SINGAPORE - Singapore's manufacturing activity improved slightly in November but still contracted for a fifth consecutive month as new orders and production output shrank further, a business survey showed, mirroring a tepid recovery globally.
Singapore's Purchasing Manager's index (PMI) rose to 48.8 points last month from 48.3 in October, the Singapore Institute of Purchasing & Materials Management (SIPMM) said on Tuesday.
A PMI reading below 50 shows activity is contracting.
A separate PMI for Singapore's electronics sector showed activity weakened marginally to 47.4 in November from 47.5 in October.
"The overall employment index recorded a contraction for the 17th (consecutive) time," the SIPMM said in a statement. "The electronics sector employment index edged up 0.8 point to record a contraction at 49.6."
The global manufacturing sector's slump eased in November as output rose for the first time in five months, JPMorgan's Global Manufacturing PMI survey showed on Monday.

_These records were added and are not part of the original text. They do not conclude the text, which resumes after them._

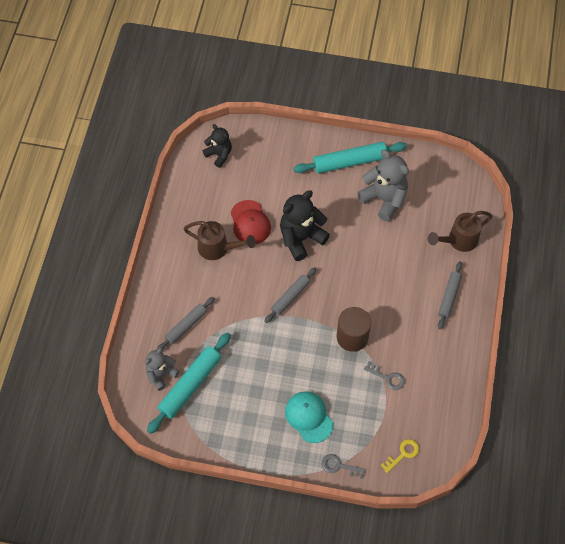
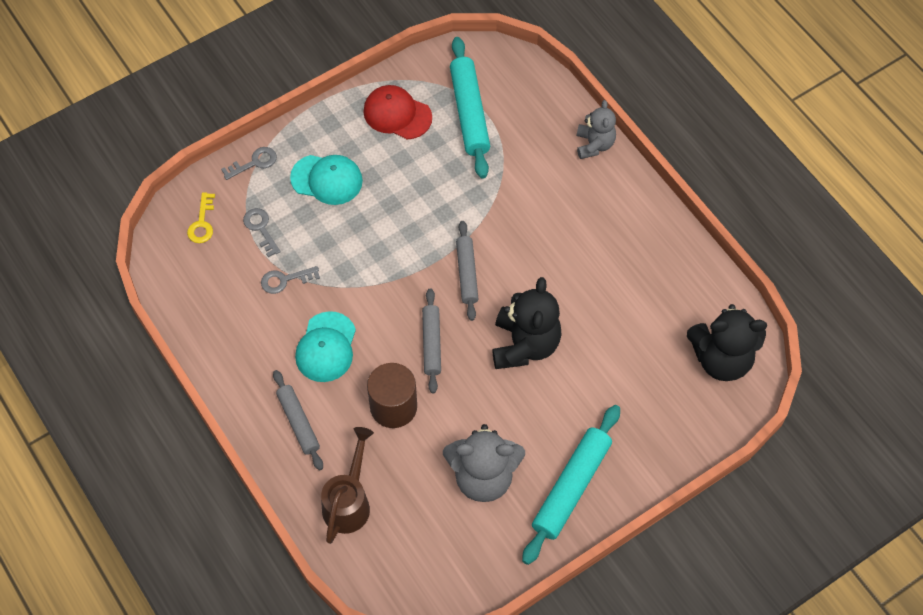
camera: 135 degrees right, 0 degrees up
grey teddy bear [145,348,180,391] -> grey teddy bear moved to [577,100,616,159]
grey rolling pin [157,297,215,350] -> grey rolling pin moved to [422,288,441,393]
brown watering can [183,221,256,260] -> none
black teddy bear [203,124,232,168] -> black teddy bear [687,304,767,381], size x1.62
red cap [230,200,271,244] -> red cap moved to [363,85,432,139]
brown cylinder [337,307,371,352] -> brown cylinder moved to [367,363,417,428]
none -> grey key [243,208,281,257]
none -> turquoise cap [295,311,356,382]

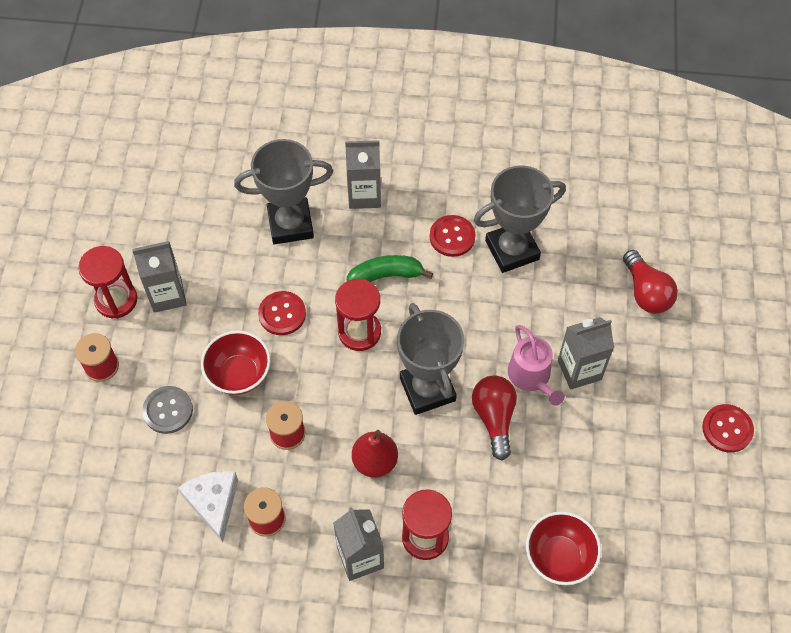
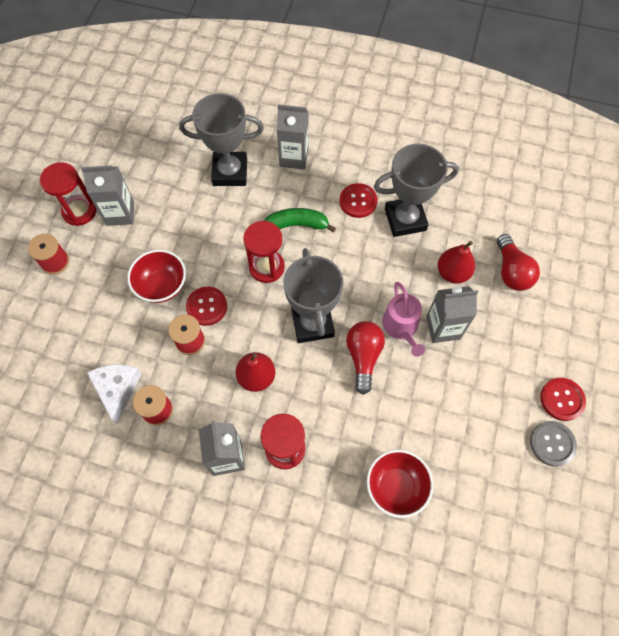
camera: 10 degrees right, 5 degrees up
grey button [142,386,193,434] -> grey button moved to [530,421,577,466]
red button [258,291,306,335] -> red button moved to [186,287,227,326]
none -> red pear [438,241,475,284]

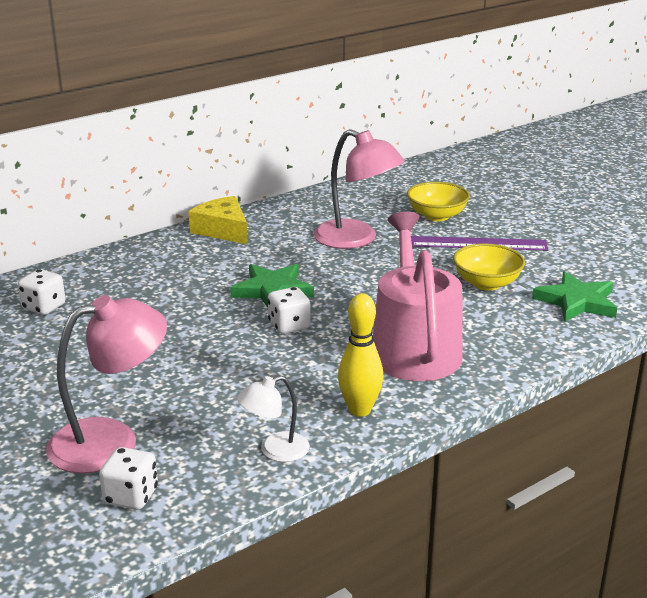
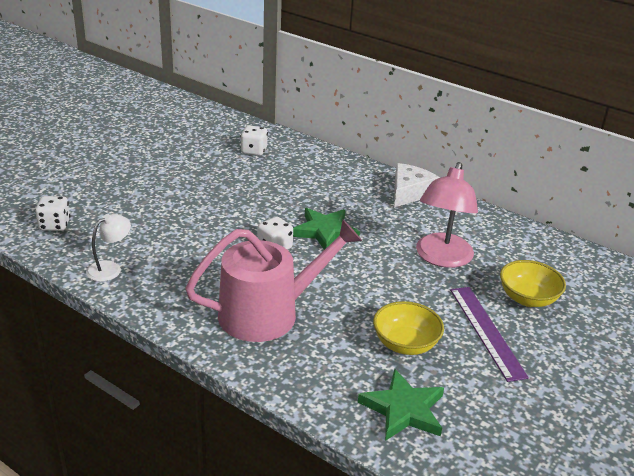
camera: 70 degrees right, 5 degrees up
pink lamp [46,295,167,474] -> none
yellow cheese [188,196,248,244] -> white cheese [394,163,440,208]
white lamp [237,376,310,462] -> white lamp turned 90 degrees clockwise [86,214,131,282]
yellow bowling pin [338,293,384,417] -> none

That survey, published along with financial data firm Markit, showed global PMI rose to 49.7 in November from 48.8 in October - the best reading since June but still below the key 50 mark.

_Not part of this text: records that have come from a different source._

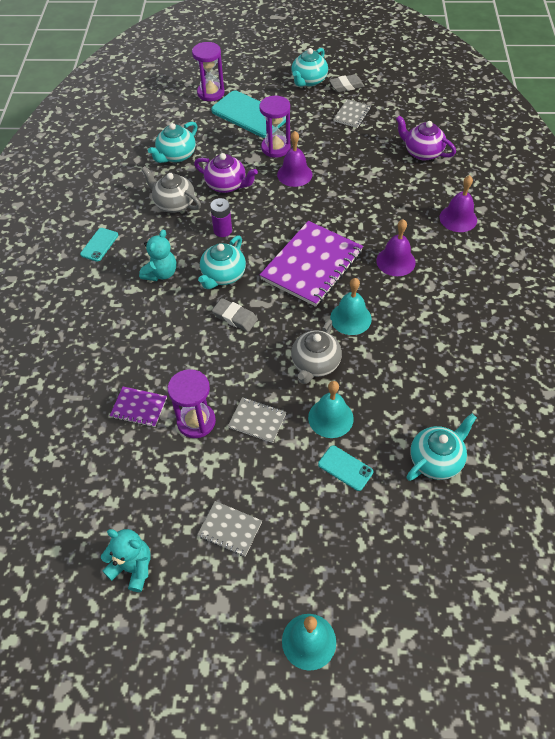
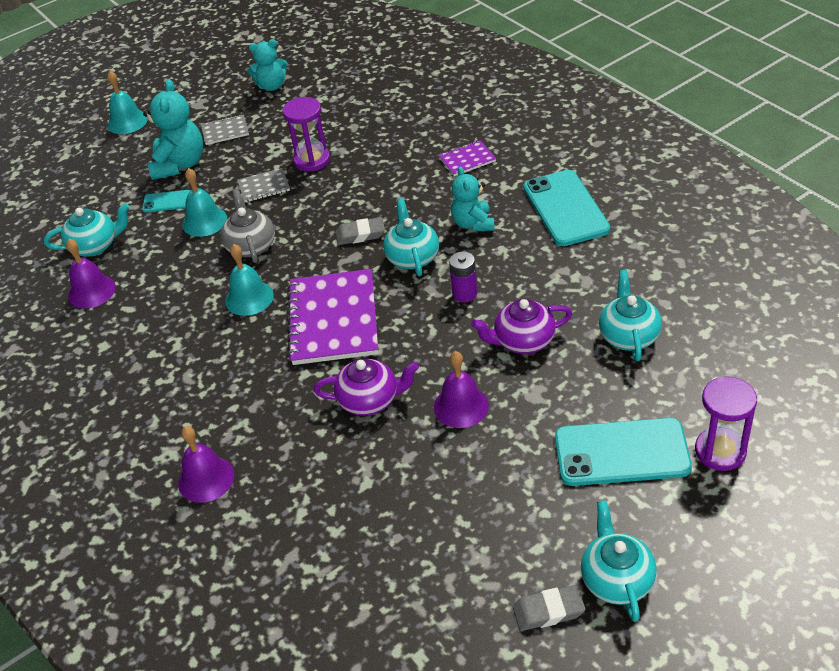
camera: 145 degrees right, 10 degrees down
turquoise phone [80,228,118,262] -> turquoise phone [523,170,610,246], size x2.04
purple notebook [110,387,167,427] -> purple notebook moved to [439,140,496,176]
grey teapot [141,166,201,213] -> none
purple hourglass [259,96,291,157] -> none
grey eraser [329,74,364,92] -> grey eraser turned 45 degrees clockwise [513,585,585,631]
grey notebook [333,99,371,128] -> none
purple bell [376,219,416,276] -> purple bell moved to [66,239,116,309]
purple teapot [396,115,456,161] -> purple teapot moved to [313,359,419,416]
turquoise teapot [406,413,477,481] -> turquoise teapot turned 120 degrees counterclockwise [44,203,130,256]
none -> turquoise teddy bear [143,79,203,180]

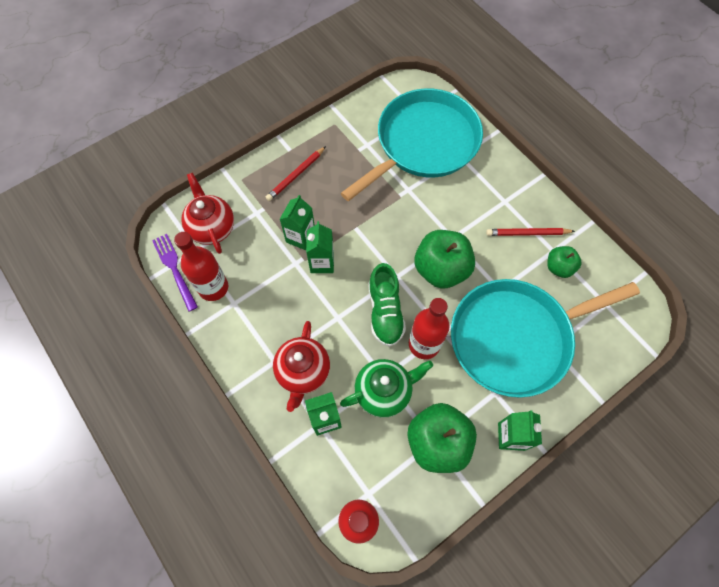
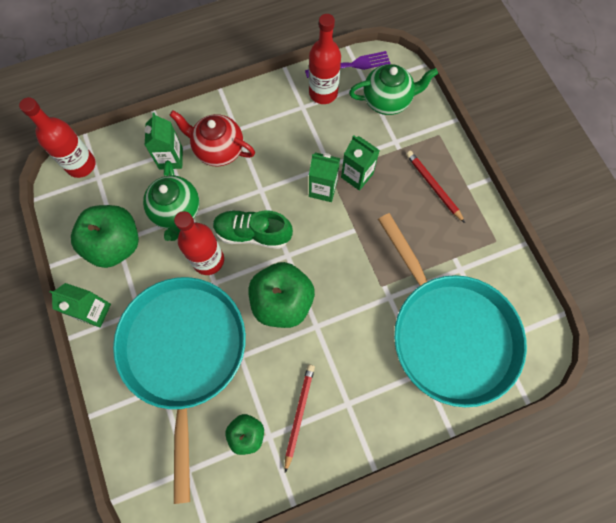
camera: 105 degrees right, 5 degrees up
red teapot [181,173,234,254] -> green teapot [349,64,438,115]

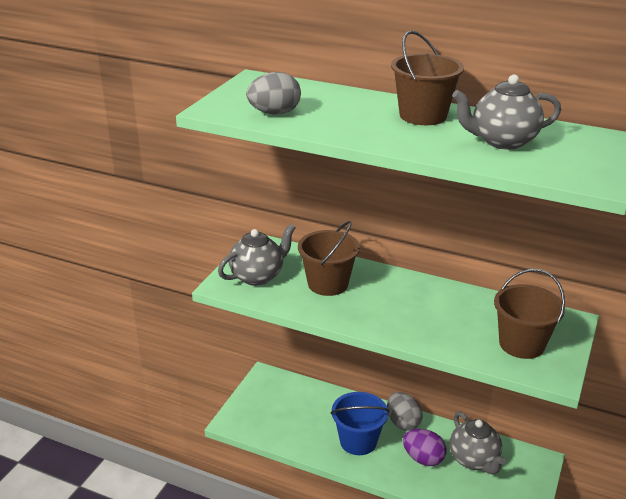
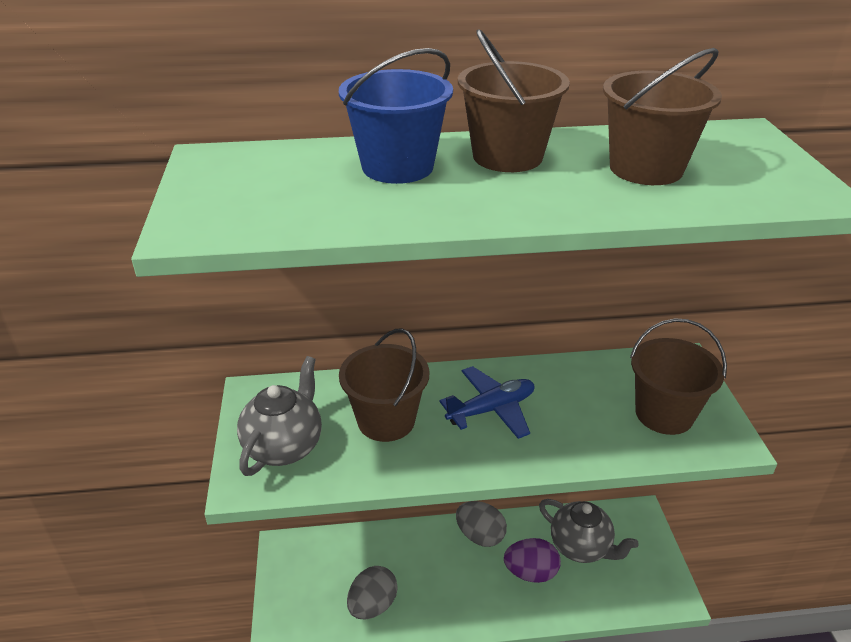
camera: 30 degrees left, 5 degrees up
grey egg [246,72,301,115] -> grey egg moved to [347,566,398,619]
blue bucket [330,392,389,455] -> blue bucket moved to [339,48,453,184]
grey teapot [452,75,561,150] -> brown bucket [603,48,722,185]
none -> blue plane [439,366,534,439]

Chinese manufacturing output grew last month for the first time in 13 months but a contraction in US factory activity kept optimism about the health of the world economy in check.
Surveys also showed the euro zone's manufacturing sector shrank for a 16th straight month in November but a bit less rapidly than in October.
In mid-November, Singapore cut its economic growth forecast for this year to around 1.5 per cent and warned of a subdued 2013 with growth of 1-3 per cent due to risks from the US fiscal cutback and the eurozone crisis.
The wealthy city-state, a major Asian business centre whose trade is three times the size of its economy, has been hit by problems in the West that have hurt financial services and demand for its exports.